And then he understood why he was doing this. He didn't want seven days in which to consider killing Mercy Adrians. He was afraid of all that time. He was afraid he would learn that this job meant more to him than a young girl's life. "He said you wanted me turned in. He said that if he didn't turn me in, you would."

Her head came up, slowly, until she was looking at her typewriter. She began to type. He said, "Stop that and answer me."

She continued typing. Mr. Tzadi came up behind them, and passed them. He said, "Hello, Mercy, Der." Neither answered him. He stopped and looked at them. Mercy kept typing. He said, "I see you've made a serious error, Der." He said it softly, sadly.

He continued on up the hall. Derrence watched him. Tzadi said hello to everyone he passed. He called them by name. They called him by name. He knew everyone and everyone knew him.

The confusion was stronger, and so was the strange new fear. Everyone was a spy! Everyone on the 36th floor was in with Tzadi! And yet, Tzadi wanted him to stay on. It was Mercy, and the others, who wanted him fired. Yet how could everyone else....

He trembled. He backed from Mercy, staring at her. She kept typing. He turned and entered his office. He closed the door, and wished he could lock it. He heard himself saying, "Dear God, dear God, dear God." He sat behind his desk. Then he got up and went to the window. He looked down to the busy street far below. Cars and people; millions of them. Life, going on normally, as it always had. Why then this feeling of being alone? Why then this growing horror of total isolation?

"Except for one," Tzadi had said to the waiter, and the waiter's face had grown sad and he had moved away. As sad as Tzadi's face when he'd looked at Derrence in the hall a few minutes ago.

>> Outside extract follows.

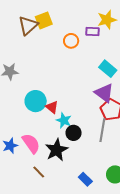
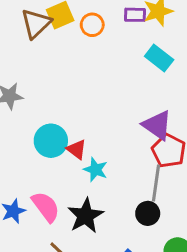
purple rectangle: (93, 32) -> (135, 15), moved
orange circle: (71, 41) -> (92, 25), moved
cyan rectangle: (108, 69) -> (159, 58), moved
black circle: (74, 133) -> (148, 213), moved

And the one was an animal. And man was an animal. And he was a man.


He shook his head and put his trembling hands together and said, "What is this? You're going to lose your job, granted. Is that any reason to lose your mind too? Tzadi and that waiter are religious nuts. They have a symbolism and language all their own. Besides...." Here he laughed, because the fear was coming out into the open, and as soon as it did it was revealed as ridiculous. "Besides, how can you be the last man on earth if Tzadi and all the others are here, right here in Chester Chemical? And the waiter and all the millions down there in the streets? And the other millions in the other cities and countries of the world?"